By default, a symmetry affects the array as a whole; that is, for example, a symmetry applied to columns will affect all rows, and in particular all rows in the same way (it won't, say, swap columns 1 and 3 in row 1, but swap 5 and 6 in row 2; the columns will be rearranged in the same way in every row). If one or more indices for a dimension should be affected independently of the rest of the indices for that dimension, then this can be specified in the OtherDimensions field, which is a list of terms of the form Dimension:IdxSpec. This specifies that the symmetry should only affect the given indices of the given dimension, independent of the other indices (the specified indices are still affected synchronously). This allows one to express, for example, that the elements of a given row can be permuted, independent of the other rows. If OtherDimensions is just the empty list, then it may be omitted.

- To do:
- Support multiple value dimensions
- Support multiple matrices
- More error checking... :)

- Balanced Incomplete Block Design (BIBD)
- Standard model, with a 2-D array of booleans.
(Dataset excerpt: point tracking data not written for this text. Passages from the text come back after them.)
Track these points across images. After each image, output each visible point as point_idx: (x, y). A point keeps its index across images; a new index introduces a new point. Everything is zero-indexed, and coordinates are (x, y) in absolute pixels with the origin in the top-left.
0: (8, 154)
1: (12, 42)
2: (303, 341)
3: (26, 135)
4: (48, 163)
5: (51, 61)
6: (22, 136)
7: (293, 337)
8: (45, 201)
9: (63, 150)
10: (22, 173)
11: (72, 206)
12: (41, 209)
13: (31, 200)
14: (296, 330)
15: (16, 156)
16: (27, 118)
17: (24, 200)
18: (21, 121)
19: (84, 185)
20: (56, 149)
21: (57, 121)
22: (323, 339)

- Full row and column permutation.
- dim(Array, [NRows, NCols]),
- ...
- construct_group(Array, [rows, cols], values:0..1, [
- symmetry(s_n, [rows], []),
- symmetry(s_n, [cols], [])
- ], "bibd_group", MaxPoints, ToPointPred, FromPointPred)
- Social golfer problem
- Boolean model, with one boolean variable for each round/group/player combination.
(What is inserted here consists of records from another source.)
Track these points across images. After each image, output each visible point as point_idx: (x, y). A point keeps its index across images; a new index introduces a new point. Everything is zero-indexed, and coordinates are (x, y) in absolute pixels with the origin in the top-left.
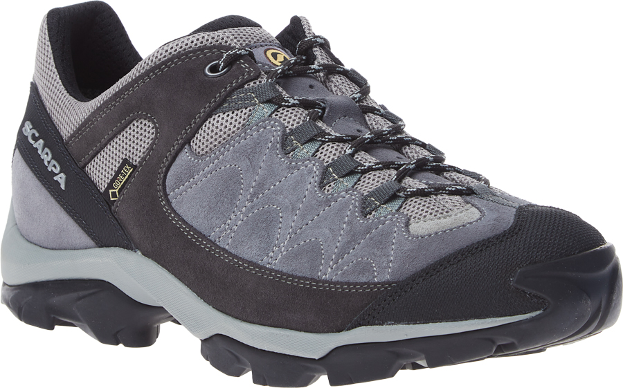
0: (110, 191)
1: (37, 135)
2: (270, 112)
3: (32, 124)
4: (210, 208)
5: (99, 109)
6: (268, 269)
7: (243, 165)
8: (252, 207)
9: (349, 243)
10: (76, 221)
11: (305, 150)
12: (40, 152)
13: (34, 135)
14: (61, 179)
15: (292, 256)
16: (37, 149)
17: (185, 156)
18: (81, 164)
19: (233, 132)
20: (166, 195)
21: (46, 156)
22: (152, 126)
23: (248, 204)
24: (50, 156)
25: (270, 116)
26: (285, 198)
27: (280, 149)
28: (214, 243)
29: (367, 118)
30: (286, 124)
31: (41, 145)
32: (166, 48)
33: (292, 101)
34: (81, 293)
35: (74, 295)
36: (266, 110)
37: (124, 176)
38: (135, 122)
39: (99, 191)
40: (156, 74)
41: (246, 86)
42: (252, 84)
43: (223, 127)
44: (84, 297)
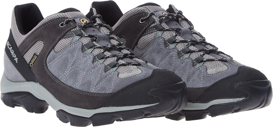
0: (30, 63)
1: (10, 46)
2: (78, 39)
3: (9, 42)
4: (59, 69)
5: (27, 37)
6: (75, 89)
7: (70, 55)
8: (72, 69)
9: (100, 80)
10: (20, 73)
11: (89, 51)
12: (11, 51)
13: (9, 45)
14: (16, 59)
15: (83, 85)
16: (10, 50)
17: (52, 53)
18: (22, 55)
19: (67, 45)
20: (46, 65)
21: (12, 52)
22: (43, 43)
23: (71, 68)
24: (13, 52)
25: (79, 40)
26: (82, 66)
27: (81, 51)
28: (60, 80)
29: (111, 41)
30: (83, 43)
31: (11, 49)
32: (47, 18)
33: (86, 35)
34: (22, 96)
35: (20, 97)
36: (77, 38)
37: (34, 59)
38: (38, 42)
39: (27, 63)
40: (44, 26)
41: (72, 30)
42: (73, 29)
43: (64, 43)
44: (23, 97)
- Full permutation of the rounds, full permutation of the groups in any round, and full permutation of the players.
- dim(Array, [NRounds, NGroups, NPlayers]),
- ...
- construct_group(Array, [rounds, groups, players], values:0..1, [
- symmetry(s_n, [rounds], []),
- symmetry(s_n, [groups], [rounds:1]),
- symmetry(s_n, [players], [])
- ], "golf_group", MaxPoints, ToPointPred, FromPointPred)
- Note that the permutation of the groups within a round does not need to be specified for every round; the fact that the rounds are interchangeable means that it need only be specified for one round.
- N Queens problem
- Standard row model, with one integer for each row specifying which column the queen appears in.
- The symmetries of the square, including reflection, applied to the row/column combination.
- dim(Array, [NQueens]),
- ...
- construct_group(Array, [rows], cols:1..NQueens, [
- symmetry(d_4, [rows, cols], [])
- ], "queens_group", MaxPoints, ToPointPred, FromPointPred)
- N Queens problem
- Boolean model, with one boolean for each location on the board, specifying whether a queen appears there or not.
- The symmetries of the square, including reflection.
- dim(Array, [NQueens, NQueens]),
- ...
- construct_group(Array, [rows, cols], values:0..1, [
- symmetry(d_4, [rows, cols], [])
- ], "queens_group", MaxPoints, ToPointPred, FromPointPred)
- Note that the symmetry expression for this model is exactly the same as for the standard row model; whether the columns are values or a dimension of the variable array is irrelevant.